When the Digital Millennium Copyright Act (DMCA) was passed in 1998, it created a new Performance Royalty. This new royalty is in addition to the performance of the underlying copyright (the song) which is owned by songwriters and music publishers and licensed by ASCAP, SESAC and BMI. This new royalty is for the performance of the Sound Recording. A Sound Recording is the legal term for what most persons refer to as the “record.” This means that in addition to paying the songwriters for the performance of the song to the public, on the Internet you must pay the record company for the performance of the record. Other countries have a Sound Recording royalty in place for all types of public performance (whether it be at a skating rink, nightclub, hotel, retail store, TV or radio station, etc., as well as the Internet). In the United States however, only performances in the “digital space” require a license for the performance of the Sound Recording (record). Most schools will probably not have to deal with previously copyrighted recorded music, such as CDs, on their Web pages.

When I contacted individual publishers to see if their fee structures are similar or cheaper to what ASCAP and BMI offer, the publishers responded that they really needed to see one’s general Web site first to better determine how to most fairly assess the fees. Regardless of how you make the contacts to obtain Internet copyright permission, I like the online searching capabilities at ASCAP, BMI and SESAC to obtain all the copyright information and its contacts. The URLs for conducting swift online performance licensing searches can be done at:

SESAC: licensing1.asp

Procedures ‘After the Fact’

When SESAC comes across a Web site playing SESAC-affiliated songs without a license, the agency sends out a license and educational material on becoming licensees. Even though the copyright law states that you must get permission prior to the performance of copyrighted material, not many people know that. So the agencies will work with these people on becoming licensees at that point – instead of using lawsuits to make their points. If and when the music licensing organization contacts you, you will be given specific e-mail and/or phone contacts to consult with the SESAC, ASCAP and/or BMI representatives who can promptly and best answer your questions. Once contacted, you have really only two choices. First, remove the copyright-infringing recording and second, contact the music licensing agency about its fee structures. Litigations will eventually follow if you refuse to cooperate by keeping music without obtaining copyright permission.
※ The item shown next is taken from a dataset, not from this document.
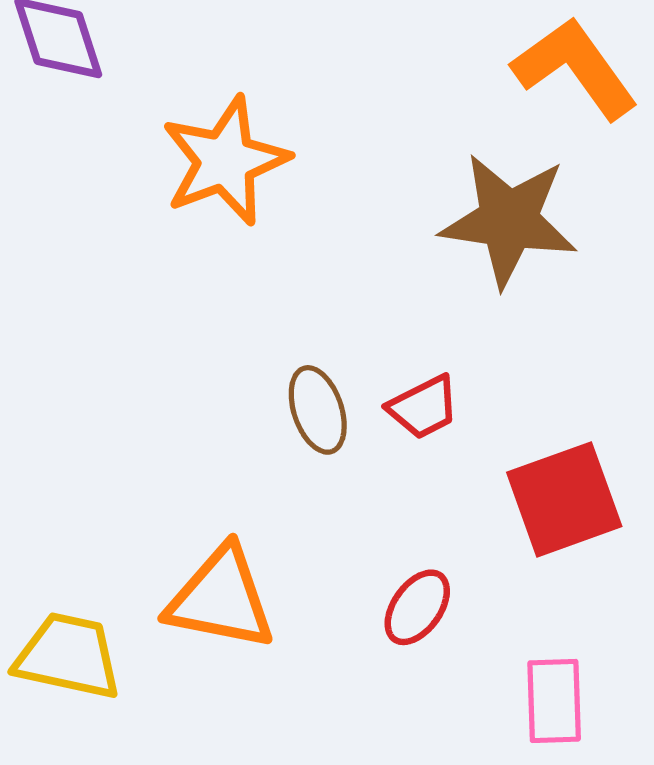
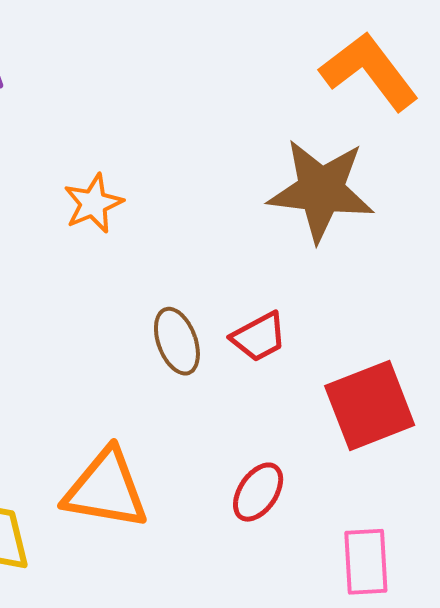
orange star: (225, 161) -> (93, 203), moved, size x0.6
However, the fact is that no music licensing agency is going to sue a high school for putting up a band/orchestra/choir performance on its Web site. The agency will notify the director and offer him or her a license. If the director does not want the license, he or she will be asked to take the music down. What school system would allow the school to continue to infringe copyright laws after being notified? The school system’s lawyers would either make sure the licenses are obtained or order the director to take down the music. No legal action would need to be taken. However, if the music educator has a non-school Web site featuring students and music groups, litigations might eventually be forthcoming if there is no compliance to the copyright law.

Closing Comments

Internet licensing is a necessary item of business for music educators regardless of whether their Web sites have any sales options or not. The music belongs to the composer and/or the arranger as the music copyright law is very specific about the performance rights of the composer/arranger – including those found on the Internet. The process of using the Internet to search for the copyright holder information is the very best means of locating copyright information. If you have already posted music recordings without obtaining copyright permission: fear not, for the music licensing agency will work with you in making things right.

Good luck in posting musical performances of your school music groups. Your students and parents will thank you many times for making the efforts to have your ensemble recordings available for listening over the Internet.